## [DIRECTIONS]
Here is a set of records. Copy them all exactly.
RECORDS PROVIDED section start
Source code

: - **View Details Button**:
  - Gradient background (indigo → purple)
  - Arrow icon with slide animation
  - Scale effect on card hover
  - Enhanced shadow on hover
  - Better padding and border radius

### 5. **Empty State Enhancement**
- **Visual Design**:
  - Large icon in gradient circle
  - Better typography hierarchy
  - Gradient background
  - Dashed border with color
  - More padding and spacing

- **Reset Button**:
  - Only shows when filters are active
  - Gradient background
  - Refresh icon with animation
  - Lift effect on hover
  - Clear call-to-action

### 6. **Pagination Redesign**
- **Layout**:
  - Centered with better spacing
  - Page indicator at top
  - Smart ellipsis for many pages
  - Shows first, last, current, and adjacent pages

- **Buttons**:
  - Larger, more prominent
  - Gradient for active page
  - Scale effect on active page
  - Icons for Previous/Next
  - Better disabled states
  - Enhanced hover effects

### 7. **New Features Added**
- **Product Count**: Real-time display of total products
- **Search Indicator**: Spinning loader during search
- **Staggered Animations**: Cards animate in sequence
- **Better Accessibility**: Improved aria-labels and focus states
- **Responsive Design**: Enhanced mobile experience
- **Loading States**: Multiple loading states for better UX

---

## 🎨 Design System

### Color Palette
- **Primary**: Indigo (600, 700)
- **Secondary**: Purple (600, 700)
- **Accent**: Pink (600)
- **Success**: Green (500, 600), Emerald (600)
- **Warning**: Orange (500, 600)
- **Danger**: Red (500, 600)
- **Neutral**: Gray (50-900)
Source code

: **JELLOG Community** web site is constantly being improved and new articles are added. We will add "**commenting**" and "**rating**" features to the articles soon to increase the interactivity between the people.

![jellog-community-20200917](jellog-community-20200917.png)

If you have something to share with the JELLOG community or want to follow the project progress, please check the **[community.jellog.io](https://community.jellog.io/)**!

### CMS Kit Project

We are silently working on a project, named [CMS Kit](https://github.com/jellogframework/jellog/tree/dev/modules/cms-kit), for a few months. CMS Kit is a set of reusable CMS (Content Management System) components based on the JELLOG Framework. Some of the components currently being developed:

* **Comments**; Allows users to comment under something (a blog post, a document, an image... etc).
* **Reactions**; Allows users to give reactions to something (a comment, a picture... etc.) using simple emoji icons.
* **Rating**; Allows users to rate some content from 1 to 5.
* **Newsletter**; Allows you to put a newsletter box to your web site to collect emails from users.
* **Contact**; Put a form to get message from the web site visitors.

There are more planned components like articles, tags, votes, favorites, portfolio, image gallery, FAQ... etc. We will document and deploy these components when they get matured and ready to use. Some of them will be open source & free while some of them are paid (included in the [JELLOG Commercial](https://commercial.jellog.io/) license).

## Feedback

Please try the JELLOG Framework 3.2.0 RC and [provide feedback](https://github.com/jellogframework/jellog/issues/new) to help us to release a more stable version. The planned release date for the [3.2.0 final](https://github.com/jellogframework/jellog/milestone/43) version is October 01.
RECORDS PROVIDED section end
## [YOUR SOLUTION]
Source code

: - **View Details Button**:
  - Gradient background (indigo → purple)
  - Arrow icon with slide animation
  - Scale effect on card hover
  - Enhanced shadow on hover
  - Better padding and border radius

### 5. **Empty State Enhancement**
- **Visual Design**:
  - Large icon in gradient circle
  - Better typography hierarchy
  - Gradient background
  - Dashed border with color
  - More padding and spacing

- **Reset Button**:
  - Only shows when filters are active
  - Gradient background
  - Refresh icon with animation
  - Lift effect on hover
  - Clear call-to-action

### 6. **Pagination Redesign**
- **Layout**:
  - Centered with better spacing
  - Page indicator at top
  - Smart ellipsis for many pages
  - Shows first, last, current, and adjacent pages

- **Buttons**:
  - Larger, more prominent
  - Gradient for active page
  - Scale effect on active page
  - Icons for Previous/Next
  - Better disabled states
  - Enhanced hover effects

### 7. **New Features Added**
- **Product Count**: Real-time display of total products
- **Search Indicator**: Spinning loader during search
- **Staggered Animations**: Cards animate in sequence
- **Better Accessibility**: Improved aria-labels and focus states
- **Responsive Design**: Enhanced mobile experience
- **Loading States**: Multiple loading states for better UX

---

## 🎨 Design System

### Color Palette
- **Primary**: Indigo (600, 700)
- **Secondary**: Purple (600, 700)
- **Accent**: Pink (600)
- **Success**: Green (500, 600), Emerald (600)
- **Warning**: Orange (500, 600)
- **Danger**: Red (500, 600)
- **Neutral**: Gray (50-900)
Source code

: **JELLOG Community** web site is constantly being improved and new articles are added. We will add "**commenting**" and "**rating**" features to the articles soon to increase the interactivity between the people.

![jellog-community-20200917](jellog-community-20200917.png)

If you have something to share with the JELLOG community or want to follow the project progress, please check the **[community.jellog.io](https://community.jellog.io/)**!

### CMS Kit Project

We are silently working on a project, named [CMS Kit](https://github.com/jellogframework/jellog/tree/dev/modules/cms-kit), for a few months. CMS Kit is a set of reusable CMS (Content Management System) components based on the JELLOG Framework. Some of the components currently being developed:

* **Comments**; Allows users to comment under something (a blog post, a document, an image... etc).
* **Reactions**; Allows users to give reactions to something (a comment, a picture... etc.) using simple emoji icons.
* **Rating**; Allows users to rate some content from 1 to 5.
* **Newsletter**; Allows you to put a newsletter box to your web site to collect emails from users.
* **Contact**; Put a form to get message from the web site visitors.

There are more planned components like articles, tags, votes, favorites, portfolio, image gallery, FAQ... etc. We will document and deploy these components when they get matured and ready to use. Some of them will be open source & free while some of them are paid (included in the [JELLOG Commercial](https://commercial.jellog.io/) license).

## Feedback

Please try the JELLOG Framework 3.2.0 RC and [provide feedback](https://github.com/jellogframework/jellog/issues/new) to help us to release a more stable version. The planned release date for the [3.2.0 final](https://github.com/jellogframework/jellog/milestone/43) version is October 01.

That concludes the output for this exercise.